Carbon Storage and Conservation: Some Facts and Figures
Parker used The Nature Conservancy’s Resilient Land Mapping Tool to calculate total carbon storage on Conserving Carolina’s conserved lands.
On the resiliency side, our conserved lands are rated above average for Resilience and Landscape Diversity, and slightly above average for Local Connectedness. This is relative to our eco-region, which is Southern Blue Ridge and Piedmont.
This all really illustrates how valuable Conserving Carolina’s work is for mitigating and adapting to climate change. Of course, we live in a region that is particularly biodiverse and important for climate resilience, and is important to conserve.

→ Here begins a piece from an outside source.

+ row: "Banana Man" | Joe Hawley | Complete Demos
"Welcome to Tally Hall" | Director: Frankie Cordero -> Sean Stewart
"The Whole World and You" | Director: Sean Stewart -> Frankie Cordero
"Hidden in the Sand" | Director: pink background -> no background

Why is storing carbon so important?
All life is carbon-based. This means that carbon is stored in plants, animals, and living soil. When natural areas are altered by humans, such as through deforestation, this carbon is released into the atmosphere, contributing to the climate crisis.
Because carbon dioxide is the major greenhouse gas causing global climate change, the development and degradation of land is a massive contributor to climate change. According to The Nature Conservancy, “Nature-based solutions [such as conserving and restoring land] can provide up to 37 percent of the emission reductions needed by 2030 to keep global temperature increases under 2°C.”
These nature-based solutions are referred to as Natural Climate Solutions, defined as conservation, restoration, and improved management of natural areas to help us reduce carbon emission, pull carbon out of the atmosphere, and adapt to a changing climate.